瀬ヶ崎がしおらしく「ごめんな」と言ったと思うと…!
屋上に瀬ヶ崎が上がると案の定、葉は居た。土砂降りの雨の中、一生懸命洗濯物を取り込んでいた葉が瀬ヶ崎に気づく。台風が来ているのに取り込むのを忘れていた言い訳をする葉。
葉が出て行こうとしてるんじゃないかという思いに駆られた瀬ヶ崎は「勝手に出て行ってんじゃねぇよ」と言うが、激しい雨の音で葉には聞こえない。「俺はお前がいねぇとうまく呼吸できねぇんだよ」と言って、雨の中何度も何度も葉にキスする瀬ヶ崎。「こんなとこ居たらあぶねぇだろ」と瀬ヶ崎は葉の手を強引に引いて部屋に戻る。
葉が髪をタオルで拭いていると、瀬ヶ崎が後ろから抱きついてきてしおらしく「ごめんな」と言う。葉は驚いて「初めて聞いた」と嬉しそうに笑う。しかし、瀬ヶ崎は「お前を信じてそのままにしていた俺がバカだった」と言って葉の手を取って両手をシャツで縛る。
両手を縛られたままベッドに寝かされて怯える葉に向かって、瀬ヶ崎は「ほんとはこういうのしたくねぇんだわ。でも仕方ねぇよな。お前が勝手に出ていかねぇようにしないと」と葉を見下ろして言う。

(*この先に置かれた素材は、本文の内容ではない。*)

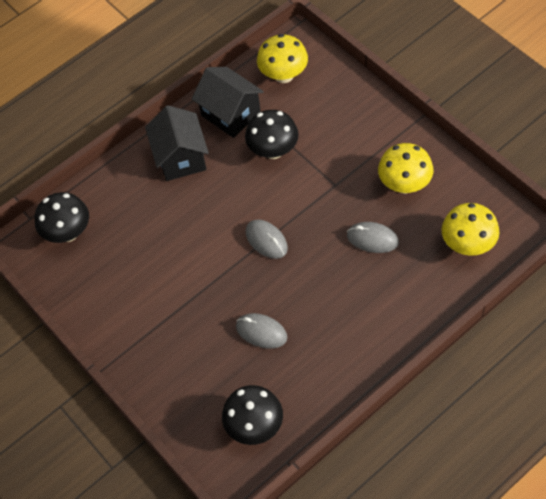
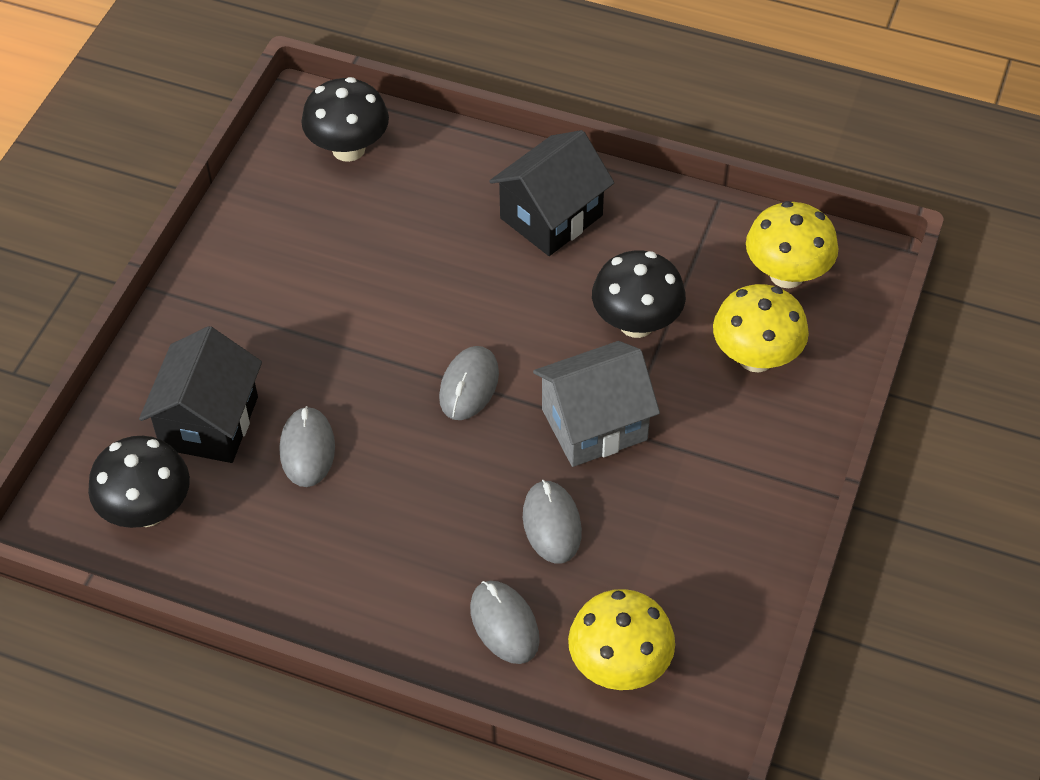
camera: 55 degrees right, 5 degrees down
(231, 114) = (669, 240): black house -> black house (209, 423)
(324, 195) = (594, 424): none -> grey house
(404, 184) = (682, 526): yellow mushroom -> yellow mushroom (756, 357)
(419, 284) = (504, 624): none -> grey mouse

そして、葉に顔を寄せて、「結構、似合うじゃん」と不敵に笑うのだった。
葉が離れていくのじゃないかと瀬ヶ崎のほうが怯えて必死になっている様子が切なくも嬉しくなってしまう。葉に執着して束縛してヤンデレ化する瀬ヶ崎にゾクゾクとしてしまった。